The exchange between Alex Otti and Don FM journalist Mr. Chika Nwabueze, in Umuahia, has sparked debate because it sits at the intersection of governance, accountability, and media responsibility. Both sides raise legitimate concerns, and both missed an opportunity to elevate public discourse.
Let us examine carefully.
Dr. Otti’s response reflects a familiar governance mindset: “Our mandate is to deliver on promises, not to argue spreadsheets.”
From this perspective, he sees infrastructure, reforms, and service delivery as the real evidence, expects journalists to come prepared with facts if they want to interrogate policy outcomes and views media chats as serious governance platforms, not casual exchanges.
The strength in his position is that it signals seriousness about governance, rejects superficial questioning and encourages higher journalistic standards.
In many ways, he is saying: “If you want to challenge me, do it properly.”
That is not unreasonable.
However, in democratic systems, the burden of proof lies with those in power, not with citizens or journalists.
The journalist’s question was legitimate; What measurable economic impact has your administration produced?
This is a core accountability question as it touches on employment, revenue, investment, poverty reduction, GDP contribution, ease of doing business and SME growth.
These are not “hostile” questions, they are basic governance metrics. The strength in the Journalist’s position is that it represents public interest, seeks evidence-based governance and promotes transparency.
A governor should reasonably be expected to have these figures at hand, or have aides who do.
Dr. Otti fell short in statesmanship. Critics are right to question the tone.
Statesmanship is not only about competence, it is also about demeanour and institutional maturity.
A more statesmanlike response might have been, Over the past two years, our internally generated revenue has grown by X%, investments by Y%, and road infrastructure by Z%. My office will make the full data available.”
That would have projected confidence, strengthened credibility, silenced critics and educated the public.
Instead, his response appeared dismissive. This matters because power should not appear defensive, public communication shapes political culture and leaders set the tone for institutions.
Even when justified, irritation from officeholders weakens democratic norms.
At the same time, many critics of the journalist are also right. He failed in professional rigour.
Modern political journalism is increasingly data-driven. Serious reporters today often arrive with budget figures, audit reports, past policy benchmarks and comparative state data.
If Mr. Nwabueze had said; “Your IGR grew from ₦X to ₦Y. Unemployment remains at Z%. How do you reconcile this?” It would have been a much stronger intervention.
So yes, journalism must evolve beyond “open-ended questioning”, preparation strengthens accountability and evidence forces substantive answers. Dr. Otti exploited a weakness that shouldn’t have been there.
On a bigger picture, this episode exposes a deeper Nigerian problem: institutional opacity.
In mature systems government dashboards are public, performance reports are routine, independent data exists and Think tanks analyze policy.
In Nigeria and its many subnational governments - states and local councils, data is fragmented, reports are inconsistent, access is limited and verification is hard.

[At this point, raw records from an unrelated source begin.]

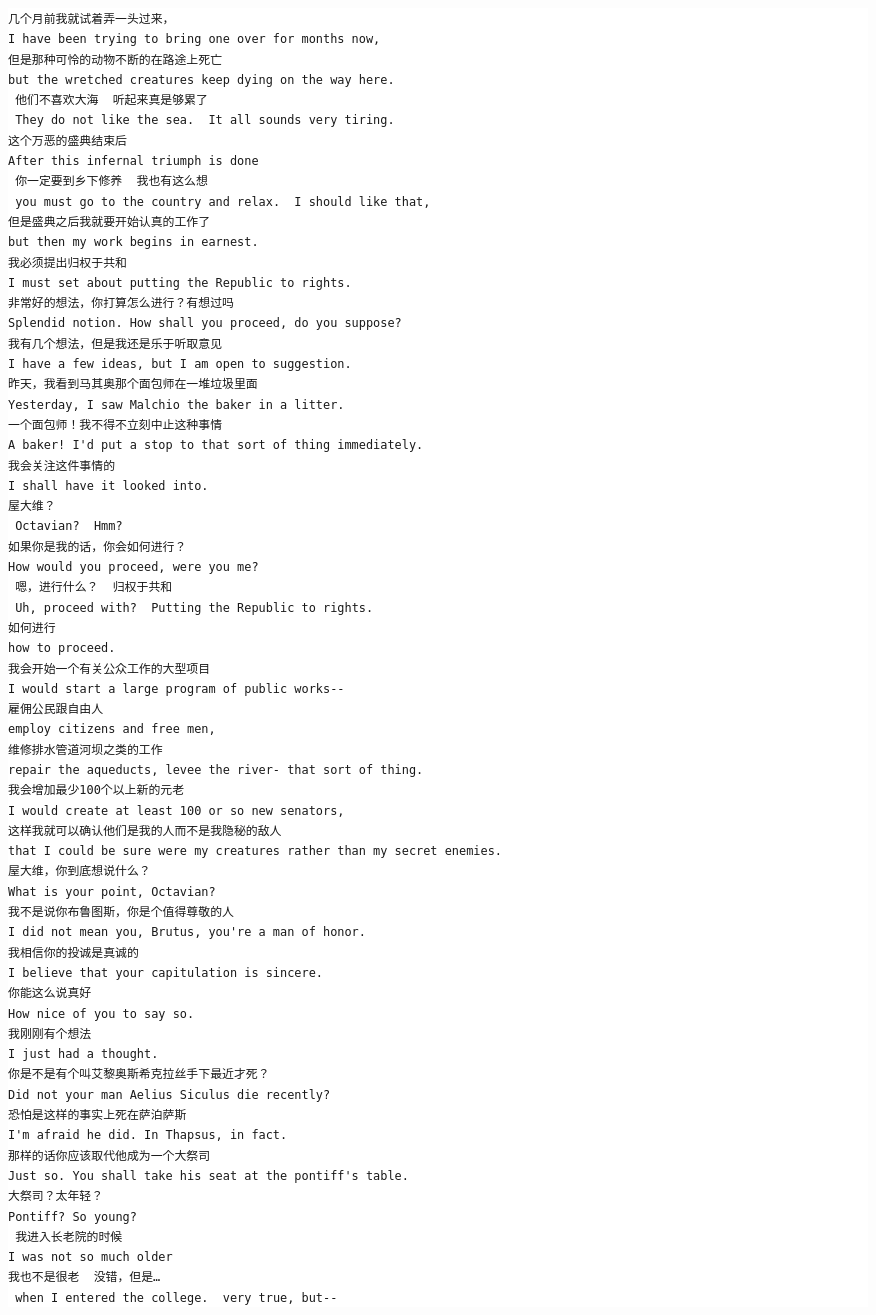 	几个月前我就试着弄一头过来，
	I have been trying to bring one over for months now,
	但是那种可怜的动物不断的在路途上死亡
	but the wretched creatures keep dying on the way here.
	 他们不喜欢大海  听起来真是够累了
	 They do not like the sea.  It all sounds very tiring.
	这个万恶的盛典结束后
	After this infernal triumph is done
	 你一定要到乡下修养  我也有这么想
	 you must go to the country and relax.  I should like that,
	但是盛典之后我就要开始认真的工作了
	but then my work begins in earnest.
	我必须提出归权于共和
	I must set about putting the Republic to rights.
	非常好的想法，你打算怎么进行？有想过吗
	Splendid notion. How shall you proceed, do you suppose?
	我有几个想法，但是我还是乐于听取意见
	I have a few ideas, but I am open to suggestion.
	昨天，我看到马其奥那个面包师在一堆垃圾里面
	Yesterday, I saw Malchio the baker in a litter.
	一个面包师！我不得不立刻中止这种事情
	A baker! I'd put a stop to that sort of thing immediately.
	我会关注这件事情的
	I shall have it looked into.
	屋大维？
	 Octavian?  Hmm?
	如果你是我的话，你会如何进行？
	How would you proceed, were you me?
	 嗯，进行什么？  归权于共和
	 Uh, proceed with?  Putting the Republic to rights.
	如何进行
	how to proceed.
	我会开始一个有关公众工作的大型项目
	I would start a large program of public works--
	雇佣公民跟自由人
	employ citizens and free men,
	维修排水管道河坝之类的工作
	repair the aqueducts, levee the river- that sort of thing.
	我会增加最少100个以上新的元老
	I would create at least 100 or so new senators,
	这样我就可以确认他们是我的人而不是我隐秘的敌人
	that I could be sure were my creatures rather than my secret enemies.
	屋大维，你到底想说什么？
	What is your point, Octavian?
	我不是说你布鲁图斯，你是个值得尊敬的人
	I did not mean you, Brutus, you're a man of honor.
	我相信你的投诚是真诚的
	I believe that your capitulation is sincere.
	你能这么说真好
	How nice of you to say so.
	我刚刚有个想法
	I just had a thought.
	你是不是有个叫艾黎奥斯希克拉丝手下最近才死？
	Did not your man Aelius Siculus die recently?
	恐怕是这样的事实上死在萨泊萨斯
	I'm afraid he did. In Thapsus, in fact.
	那样的话你应该取代他成为一个大祭司
	Just so. You shall take his seat at the pontiff's table.
	大祭司？太年轻？
	Pontiff? So young?
	 我进入长老院的时候
	I was not so much older
	我也不是很老  没错，但是…
	 when I entered the college.  very true, but--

So journalists often operate in a data vacuum and makes confrontations like this inevitable.
At the heart of this controversy is a philosophical question: Who bears primary responsibility for accountability?

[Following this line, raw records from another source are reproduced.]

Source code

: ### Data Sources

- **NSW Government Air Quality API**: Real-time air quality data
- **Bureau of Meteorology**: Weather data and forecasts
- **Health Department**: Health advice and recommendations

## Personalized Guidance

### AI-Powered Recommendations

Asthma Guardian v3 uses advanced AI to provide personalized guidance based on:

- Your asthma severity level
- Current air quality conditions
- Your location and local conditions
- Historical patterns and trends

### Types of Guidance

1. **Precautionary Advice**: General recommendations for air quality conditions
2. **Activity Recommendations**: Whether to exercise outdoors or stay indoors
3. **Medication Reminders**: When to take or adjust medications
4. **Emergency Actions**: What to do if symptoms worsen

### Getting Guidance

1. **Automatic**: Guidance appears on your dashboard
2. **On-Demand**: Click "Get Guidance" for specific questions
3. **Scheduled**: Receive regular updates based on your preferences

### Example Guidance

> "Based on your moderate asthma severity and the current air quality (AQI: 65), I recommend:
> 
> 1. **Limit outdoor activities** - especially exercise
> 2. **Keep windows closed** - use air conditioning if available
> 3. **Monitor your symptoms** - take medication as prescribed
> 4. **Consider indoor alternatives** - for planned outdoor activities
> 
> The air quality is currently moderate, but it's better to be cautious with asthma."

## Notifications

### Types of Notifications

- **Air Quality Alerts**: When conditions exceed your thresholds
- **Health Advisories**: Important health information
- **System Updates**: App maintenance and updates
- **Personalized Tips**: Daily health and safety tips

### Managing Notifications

In democratic theory, the government owes citizens evidence, the media facilitates that process and citizens are the ultimate principals. So while journalists should prepare, governments must institutionalize transparency.
Accountability is not a debate contest, it is a duty.

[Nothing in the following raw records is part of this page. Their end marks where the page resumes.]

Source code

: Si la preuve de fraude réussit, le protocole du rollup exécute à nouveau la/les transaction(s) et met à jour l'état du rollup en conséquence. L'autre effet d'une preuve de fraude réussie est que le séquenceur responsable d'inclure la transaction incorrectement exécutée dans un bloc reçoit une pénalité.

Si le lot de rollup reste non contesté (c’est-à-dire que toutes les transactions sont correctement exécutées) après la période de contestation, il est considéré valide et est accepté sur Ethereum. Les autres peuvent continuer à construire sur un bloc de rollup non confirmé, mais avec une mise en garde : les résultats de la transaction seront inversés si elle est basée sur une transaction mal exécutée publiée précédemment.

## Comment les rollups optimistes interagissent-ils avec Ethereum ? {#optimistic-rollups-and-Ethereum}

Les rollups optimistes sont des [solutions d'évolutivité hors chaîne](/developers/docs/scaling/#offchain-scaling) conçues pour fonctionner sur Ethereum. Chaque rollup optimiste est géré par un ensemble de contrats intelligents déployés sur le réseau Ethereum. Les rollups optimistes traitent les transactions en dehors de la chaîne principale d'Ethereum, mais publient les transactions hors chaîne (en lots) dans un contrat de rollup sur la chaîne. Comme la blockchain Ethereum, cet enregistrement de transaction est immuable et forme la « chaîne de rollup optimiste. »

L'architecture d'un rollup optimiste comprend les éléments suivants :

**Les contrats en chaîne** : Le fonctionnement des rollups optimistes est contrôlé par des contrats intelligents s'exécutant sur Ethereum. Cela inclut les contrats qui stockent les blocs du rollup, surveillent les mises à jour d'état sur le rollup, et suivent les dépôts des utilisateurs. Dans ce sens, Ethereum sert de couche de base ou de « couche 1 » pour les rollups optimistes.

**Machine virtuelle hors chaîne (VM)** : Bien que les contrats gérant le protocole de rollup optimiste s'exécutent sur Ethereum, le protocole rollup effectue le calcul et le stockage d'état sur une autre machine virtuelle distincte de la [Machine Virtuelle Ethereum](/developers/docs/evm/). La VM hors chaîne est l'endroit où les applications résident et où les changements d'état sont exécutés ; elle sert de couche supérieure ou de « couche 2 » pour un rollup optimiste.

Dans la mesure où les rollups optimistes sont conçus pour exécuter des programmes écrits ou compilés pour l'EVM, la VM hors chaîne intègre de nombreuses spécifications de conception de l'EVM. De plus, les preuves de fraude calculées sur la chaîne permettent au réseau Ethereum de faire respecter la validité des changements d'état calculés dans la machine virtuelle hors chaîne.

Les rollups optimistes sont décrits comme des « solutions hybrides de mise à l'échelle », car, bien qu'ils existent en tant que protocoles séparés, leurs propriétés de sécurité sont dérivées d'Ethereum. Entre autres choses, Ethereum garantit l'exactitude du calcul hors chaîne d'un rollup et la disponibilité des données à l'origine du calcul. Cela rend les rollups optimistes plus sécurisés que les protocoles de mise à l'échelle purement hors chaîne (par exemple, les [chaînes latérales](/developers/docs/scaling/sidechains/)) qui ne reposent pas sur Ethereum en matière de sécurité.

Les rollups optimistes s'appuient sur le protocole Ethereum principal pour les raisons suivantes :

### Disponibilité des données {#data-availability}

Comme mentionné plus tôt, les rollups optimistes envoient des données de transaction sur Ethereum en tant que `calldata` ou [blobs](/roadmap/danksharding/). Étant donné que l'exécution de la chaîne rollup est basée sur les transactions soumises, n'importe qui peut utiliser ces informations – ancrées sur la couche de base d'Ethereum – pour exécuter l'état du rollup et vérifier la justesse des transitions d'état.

The optics do not do either the governor or the journalist any good.
While supporters see Otti’s response as confidence, zero tolerance for mediocrity and reformist seriousness, others see it as arrogance, evasion and weak communication strategy.
Both interpretations are plausible. Which one sticks will depend on whether his administration later publishes clear performance data. If it does, he looks vindicated, and if it doesn’t, the criticism gains force.
This episode ultimately reveals not just about one question. On leadership, it reveals technocratic leaders must learn political communication, results must be narratable and competence alone is not enough, on journalism it also reveals that Nigerian media needs stronger research culture, data literacy is now essential and questioning must be evidence-based. It also challenges governance to ensure that performance reporting is systematic and transparency proactive, not reactive.
In fairness, while Dr. Otti is right to demand seriousness and value substance, he was wrong to sound dismissive, thereby missing the opportunity to educate. On the other hand, Mr. Nwabueze was right to ask for impact data and represent citizens, he was underprepared and allowed himself to be outflanked.
Neither Dr. Otti nor Mr. Nwabueze fully covered themselves in glory.
Finally, for reform-oriented states like Abia, perception matters. If performance is real, it must be measured, published, defended and debated.
Strong institutions grow when leaders welcome scrutiny and journalists sharpen their tools. This exchange shows Nigeria is still learning that culture.